Haida Gwaii is an anomaly in the indigenous rights saga. Separated from the Canadian mainland by a large body of water, there is ample evidence that Haida occupation dates to a time before colonization, a period libertarianism prefers to call “pre-history”. It wasn’t until they discovered gold here that the forces in Victoria wanted greater control. It was in 1849 when Vancouver became a colony and the British Columbia mainland was declared a colony in 1858. In 1866, the two colonies merged and became part of the Canadian Confederation in 1871. Canada enacted laws based on a philosophy of manifest destiny.

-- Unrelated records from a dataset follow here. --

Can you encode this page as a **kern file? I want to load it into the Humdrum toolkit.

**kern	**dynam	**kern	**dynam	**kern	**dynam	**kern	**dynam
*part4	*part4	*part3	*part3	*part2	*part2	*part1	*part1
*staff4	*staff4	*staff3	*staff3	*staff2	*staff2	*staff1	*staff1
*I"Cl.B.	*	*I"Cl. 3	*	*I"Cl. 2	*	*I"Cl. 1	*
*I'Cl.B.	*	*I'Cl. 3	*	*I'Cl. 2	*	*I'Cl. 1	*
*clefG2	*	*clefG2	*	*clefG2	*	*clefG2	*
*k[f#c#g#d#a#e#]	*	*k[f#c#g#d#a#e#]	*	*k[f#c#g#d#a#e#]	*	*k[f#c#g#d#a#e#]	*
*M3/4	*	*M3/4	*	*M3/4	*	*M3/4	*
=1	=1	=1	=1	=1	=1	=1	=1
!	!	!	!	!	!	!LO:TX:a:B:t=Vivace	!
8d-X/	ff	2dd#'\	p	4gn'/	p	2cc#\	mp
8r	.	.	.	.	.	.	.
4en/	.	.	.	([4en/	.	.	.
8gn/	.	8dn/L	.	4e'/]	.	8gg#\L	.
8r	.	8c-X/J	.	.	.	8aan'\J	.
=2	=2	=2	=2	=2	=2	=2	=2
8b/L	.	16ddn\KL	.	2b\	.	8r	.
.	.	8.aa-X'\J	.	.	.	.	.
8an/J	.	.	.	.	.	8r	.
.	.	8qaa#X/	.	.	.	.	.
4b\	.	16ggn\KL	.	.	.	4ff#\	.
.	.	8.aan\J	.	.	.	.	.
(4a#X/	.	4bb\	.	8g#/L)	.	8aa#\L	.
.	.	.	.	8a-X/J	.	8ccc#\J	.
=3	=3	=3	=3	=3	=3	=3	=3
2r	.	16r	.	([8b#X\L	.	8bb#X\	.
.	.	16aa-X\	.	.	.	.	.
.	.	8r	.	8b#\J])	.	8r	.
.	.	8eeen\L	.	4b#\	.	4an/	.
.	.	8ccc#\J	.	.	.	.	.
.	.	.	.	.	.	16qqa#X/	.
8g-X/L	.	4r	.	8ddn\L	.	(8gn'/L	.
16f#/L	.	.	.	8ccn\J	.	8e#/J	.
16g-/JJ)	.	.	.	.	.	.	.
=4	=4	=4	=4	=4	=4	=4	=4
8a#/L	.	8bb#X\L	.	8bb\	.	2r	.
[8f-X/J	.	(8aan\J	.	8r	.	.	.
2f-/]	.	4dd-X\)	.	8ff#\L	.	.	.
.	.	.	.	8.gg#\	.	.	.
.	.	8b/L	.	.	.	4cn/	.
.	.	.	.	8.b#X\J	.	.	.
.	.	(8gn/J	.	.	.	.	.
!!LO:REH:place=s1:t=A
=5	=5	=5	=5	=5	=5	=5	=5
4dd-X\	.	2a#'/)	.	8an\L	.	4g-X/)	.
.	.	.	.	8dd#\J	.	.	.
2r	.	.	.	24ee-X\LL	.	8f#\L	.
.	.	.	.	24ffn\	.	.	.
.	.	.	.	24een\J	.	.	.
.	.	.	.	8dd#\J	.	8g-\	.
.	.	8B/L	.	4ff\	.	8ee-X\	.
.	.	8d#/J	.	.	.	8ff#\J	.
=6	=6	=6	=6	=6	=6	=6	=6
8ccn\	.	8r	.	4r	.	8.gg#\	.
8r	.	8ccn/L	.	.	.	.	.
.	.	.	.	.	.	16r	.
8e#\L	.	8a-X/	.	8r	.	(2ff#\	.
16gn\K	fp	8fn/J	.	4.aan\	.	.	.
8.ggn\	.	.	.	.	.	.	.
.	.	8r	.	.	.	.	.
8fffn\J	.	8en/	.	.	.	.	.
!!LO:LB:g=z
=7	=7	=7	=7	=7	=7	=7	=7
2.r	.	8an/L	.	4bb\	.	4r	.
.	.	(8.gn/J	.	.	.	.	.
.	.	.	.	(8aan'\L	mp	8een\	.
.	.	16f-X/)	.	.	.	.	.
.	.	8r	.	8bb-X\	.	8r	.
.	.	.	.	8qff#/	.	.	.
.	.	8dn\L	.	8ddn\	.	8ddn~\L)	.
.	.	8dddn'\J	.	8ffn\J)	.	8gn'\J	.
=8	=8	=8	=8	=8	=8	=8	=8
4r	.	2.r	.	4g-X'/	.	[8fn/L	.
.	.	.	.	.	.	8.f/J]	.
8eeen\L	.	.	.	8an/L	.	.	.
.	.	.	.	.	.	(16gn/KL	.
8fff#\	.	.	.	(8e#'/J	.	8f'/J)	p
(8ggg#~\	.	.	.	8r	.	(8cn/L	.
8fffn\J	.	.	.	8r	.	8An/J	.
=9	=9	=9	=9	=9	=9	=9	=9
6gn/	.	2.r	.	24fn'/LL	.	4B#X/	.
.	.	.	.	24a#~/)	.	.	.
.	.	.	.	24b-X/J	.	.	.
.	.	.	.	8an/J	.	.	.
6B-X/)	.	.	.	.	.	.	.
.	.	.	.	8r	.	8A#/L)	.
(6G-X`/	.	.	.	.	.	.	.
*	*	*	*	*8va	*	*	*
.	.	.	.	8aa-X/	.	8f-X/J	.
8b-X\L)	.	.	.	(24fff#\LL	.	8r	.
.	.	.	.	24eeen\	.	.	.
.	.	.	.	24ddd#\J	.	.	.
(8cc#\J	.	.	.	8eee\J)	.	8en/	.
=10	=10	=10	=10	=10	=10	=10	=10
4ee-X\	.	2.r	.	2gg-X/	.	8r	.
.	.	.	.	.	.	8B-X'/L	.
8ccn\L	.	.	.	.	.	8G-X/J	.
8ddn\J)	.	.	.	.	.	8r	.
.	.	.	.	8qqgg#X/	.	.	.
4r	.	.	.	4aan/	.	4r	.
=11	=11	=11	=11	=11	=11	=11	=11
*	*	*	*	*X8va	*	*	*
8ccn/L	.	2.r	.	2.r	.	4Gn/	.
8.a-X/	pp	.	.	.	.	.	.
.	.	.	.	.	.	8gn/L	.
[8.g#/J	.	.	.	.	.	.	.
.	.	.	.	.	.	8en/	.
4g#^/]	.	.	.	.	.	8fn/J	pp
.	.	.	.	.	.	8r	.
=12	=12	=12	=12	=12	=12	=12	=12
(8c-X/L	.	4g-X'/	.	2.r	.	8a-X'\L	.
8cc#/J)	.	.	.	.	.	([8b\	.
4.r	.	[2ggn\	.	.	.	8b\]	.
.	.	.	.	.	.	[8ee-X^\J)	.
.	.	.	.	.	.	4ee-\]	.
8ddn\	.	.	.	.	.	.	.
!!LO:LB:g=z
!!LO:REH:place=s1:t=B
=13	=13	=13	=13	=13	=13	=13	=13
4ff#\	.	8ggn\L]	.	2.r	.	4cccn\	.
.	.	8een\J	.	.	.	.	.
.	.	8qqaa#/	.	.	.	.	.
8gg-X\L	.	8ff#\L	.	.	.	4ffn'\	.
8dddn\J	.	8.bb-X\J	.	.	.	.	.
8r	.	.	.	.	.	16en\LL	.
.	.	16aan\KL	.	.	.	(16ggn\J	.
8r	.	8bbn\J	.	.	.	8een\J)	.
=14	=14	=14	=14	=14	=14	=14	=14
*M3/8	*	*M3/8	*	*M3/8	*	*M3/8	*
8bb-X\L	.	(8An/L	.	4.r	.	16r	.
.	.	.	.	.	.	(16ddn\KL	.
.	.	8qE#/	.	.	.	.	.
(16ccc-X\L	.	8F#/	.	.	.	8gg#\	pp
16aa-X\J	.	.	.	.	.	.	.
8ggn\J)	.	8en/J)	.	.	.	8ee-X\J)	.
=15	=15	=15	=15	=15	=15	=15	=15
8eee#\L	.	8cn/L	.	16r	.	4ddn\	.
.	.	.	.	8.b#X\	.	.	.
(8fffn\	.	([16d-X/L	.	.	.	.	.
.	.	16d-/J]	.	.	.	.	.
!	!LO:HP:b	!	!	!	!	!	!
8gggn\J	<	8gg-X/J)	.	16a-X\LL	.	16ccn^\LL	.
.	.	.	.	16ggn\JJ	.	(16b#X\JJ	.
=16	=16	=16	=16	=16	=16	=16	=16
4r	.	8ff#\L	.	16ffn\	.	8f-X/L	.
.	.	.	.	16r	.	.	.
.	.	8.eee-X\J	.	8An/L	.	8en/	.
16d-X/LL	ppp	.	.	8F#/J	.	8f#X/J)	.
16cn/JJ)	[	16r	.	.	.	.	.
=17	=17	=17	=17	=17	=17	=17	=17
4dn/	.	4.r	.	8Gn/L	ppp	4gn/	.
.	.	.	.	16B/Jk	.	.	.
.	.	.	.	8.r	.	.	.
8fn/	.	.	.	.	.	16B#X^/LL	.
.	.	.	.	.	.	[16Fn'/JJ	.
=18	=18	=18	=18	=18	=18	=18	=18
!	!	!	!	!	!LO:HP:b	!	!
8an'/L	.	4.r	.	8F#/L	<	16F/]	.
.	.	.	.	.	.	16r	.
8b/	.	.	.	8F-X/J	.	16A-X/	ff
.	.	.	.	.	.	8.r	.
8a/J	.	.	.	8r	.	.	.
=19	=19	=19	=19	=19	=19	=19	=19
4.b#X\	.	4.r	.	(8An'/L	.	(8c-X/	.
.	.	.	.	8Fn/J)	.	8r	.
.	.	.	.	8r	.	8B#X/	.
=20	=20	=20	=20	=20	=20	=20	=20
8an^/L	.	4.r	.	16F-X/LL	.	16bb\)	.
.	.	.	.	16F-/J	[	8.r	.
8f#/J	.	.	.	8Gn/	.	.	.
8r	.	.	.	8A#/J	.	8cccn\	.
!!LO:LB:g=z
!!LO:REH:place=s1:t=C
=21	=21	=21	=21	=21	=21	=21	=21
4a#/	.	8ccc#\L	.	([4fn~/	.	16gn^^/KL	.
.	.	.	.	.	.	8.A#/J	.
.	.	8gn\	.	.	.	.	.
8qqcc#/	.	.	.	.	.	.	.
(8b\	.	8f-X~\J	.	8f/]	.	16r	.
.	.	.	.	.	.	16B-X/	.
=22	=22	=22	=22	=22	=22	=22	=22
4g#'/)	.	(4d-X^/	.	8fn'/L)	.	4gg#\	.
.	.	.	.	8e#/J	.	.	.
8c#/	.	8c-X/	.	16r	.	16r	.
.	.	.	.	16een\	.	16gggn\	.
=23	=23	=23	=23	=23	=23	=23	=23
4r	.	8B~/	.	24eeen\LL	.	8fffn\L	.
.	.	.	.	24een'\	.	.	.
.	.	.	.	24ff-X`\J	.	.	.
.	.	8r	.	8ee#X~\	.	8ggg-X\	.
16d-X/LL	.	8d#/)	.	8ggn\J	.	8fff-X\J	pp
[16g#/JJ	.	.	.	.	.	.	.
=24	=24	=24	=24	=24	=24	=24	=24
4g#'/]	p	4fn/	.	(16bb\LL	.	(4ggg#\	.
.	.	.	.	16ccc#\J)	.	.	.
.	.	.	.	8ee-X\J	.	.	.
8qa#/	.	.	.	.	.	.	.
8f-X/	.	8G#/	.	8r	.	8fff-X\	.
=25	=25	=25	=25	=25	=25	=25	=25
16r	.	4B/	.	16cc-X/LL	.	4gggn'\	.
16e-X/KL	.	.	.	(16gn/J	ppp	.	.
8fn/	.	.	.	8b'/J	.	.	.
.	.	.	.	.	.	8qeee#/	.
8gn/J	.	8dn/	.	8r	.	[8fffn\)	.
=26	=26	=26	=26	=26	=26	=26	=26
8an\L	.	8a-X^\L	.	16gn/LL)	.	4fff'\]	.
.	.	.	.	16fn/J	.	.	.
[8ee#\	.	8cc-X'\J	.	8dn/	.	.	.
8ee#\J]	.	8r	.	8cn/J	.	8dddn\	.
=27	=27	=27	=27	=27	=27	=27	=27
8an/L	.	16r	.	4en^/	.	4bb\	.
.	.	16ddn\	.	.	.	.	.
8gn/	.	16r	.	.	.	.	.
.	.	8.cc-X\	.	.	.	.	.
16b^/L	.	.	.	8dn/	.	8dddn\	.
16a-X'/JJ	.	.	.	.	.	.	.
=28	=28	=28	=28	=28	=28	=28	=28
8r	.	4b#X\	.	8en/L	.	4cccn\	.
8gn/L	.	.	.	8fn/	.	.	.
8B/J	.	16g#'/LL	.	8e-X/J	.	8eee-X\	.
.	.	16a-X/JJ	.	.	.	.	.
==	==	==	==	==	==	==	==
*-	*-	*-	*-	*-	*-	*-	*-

Throughout this settler activity, Haida and other First Nations were never consulted, nor invited to be a part of the Canadian state. These are the very roots of building an egalitarian state, whereby industrialists laid bare free enterprise land development. Laws were created to suppress indigenous society, culture and the use of our languages. We were not invited to vote in Canadian elections until 1961. Indeed, it was “Hard Tyranny”.
A little over half a century later, the Fraser Institute was established by Michael Walker who became its CEO for 30 years. The rumours then were that it was funded by Macmillan Bloedel, then the largest forestry company operating on Haida Gwaii. While they were not the only lumber barons operating here, they were the largest. Timber kings are responsible for the decimation of old-growth cedar acreage felled by the clear-cut logging practices of Mac-Blo and other companies. This out-of-control logging caused significant ecological damage to Haida Gwaii’s ancient forests. In the 1960’s and 1970’s there were rumblings of discontent among Haida citizens of Haida Gwaii. Civil actions to correct past wrongs and Haida elders and activists staged one of the first roadblocks on Lyle Island in 1985. The line at Lyle marked a turning point.
Human history and archaeology date Haida occupation back thousands of years. There was a time in this storied archipelago when Haida laws ruled. These rules were based on a relationship to land, the waters, formed by life in the mountains, valleys and along the riparian streams that make up what the first settlers would call The Queen Charlotte Islands. The land mass alone is an estimated 10.180 Sq. kms.
Gold mining changed a few things too, eventually morphing into a complex myriad of capitalist ventures. And the government would protect settler interests for a century and more. Yet, change was inevitable. The greatest fear-mongering from the Fraser Institute comes down to this. Fee simple land holdings should get to vote on the Haida title issues. They don’t have the same right as Haida citizens and there are legitimate concerns over what may happen to fee simple title holders.
Fee simple was created during the feudal era in Europe. In the United Kingdom, the crown awarded land for service to the crown. So, it may be a simple thing. The solution of fee simple incoherence is a burden on the crown, not on Haida leadership. But a little patience may prove a positive feeling as all parties plan on ironing out any perceived incoherence.
I am a Walostoqey man. born and raised in New Brunswick. I am in a common law relationship with a Haida woman and we moved here in 2015. I am honoured as an accepted community member. I don’t get to vote on Haida matters and I am good with that. In fact, I am in complete support of the Haida’s success at self-determination. And I am impressed that the Haida Gwaii News advocates the free expression of ideas and opinions. Here, like everywhere else, everything depends on everything else.